[Given information Boundary: Start]

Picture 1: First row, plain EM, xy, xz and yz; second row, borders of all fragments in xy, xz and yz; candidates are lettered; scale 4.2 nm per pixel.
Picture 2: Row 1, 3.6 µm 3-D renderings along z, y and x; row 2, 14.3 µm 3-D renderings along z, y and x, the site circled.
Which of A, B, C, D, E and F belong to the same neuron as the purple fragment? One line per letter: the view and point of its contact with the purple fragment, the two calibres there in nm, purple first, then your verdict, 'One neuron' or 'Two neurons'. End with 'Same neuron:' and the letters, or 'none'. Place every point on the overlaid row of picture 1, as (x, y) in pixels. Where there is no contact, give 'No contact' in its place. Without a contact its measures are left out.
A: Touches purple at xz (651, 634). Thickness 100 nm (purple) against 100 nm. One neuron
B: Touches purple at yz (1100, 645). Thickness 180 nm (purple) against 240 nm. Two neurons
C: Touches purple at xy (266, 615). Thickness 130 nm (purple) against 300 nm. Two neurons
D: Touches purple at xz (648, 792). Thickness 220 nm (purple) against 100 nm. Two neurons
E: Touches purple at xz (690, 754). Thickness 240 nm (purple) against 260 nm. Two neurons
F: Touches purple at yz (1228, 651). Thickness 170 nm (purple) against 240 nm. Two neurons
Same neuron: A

[Given information Boundary: End]

_Task prompt_: Output the records above exactly, from their first line through the line that contains "Picture 2: Row", and add nothing.

_Written response_:
Picture 1: First row, plain EM, xy, xz and yz; second row, borders of all fragments in xy, xz and yz; candidates are lettered; scale 4.2 nm per pixel.
Picture 2: Row 1, 3.6 µm 3-D renderings along z, y and x; row 2, 14.3 µm 3-D renderings along z, y and x, the site circled.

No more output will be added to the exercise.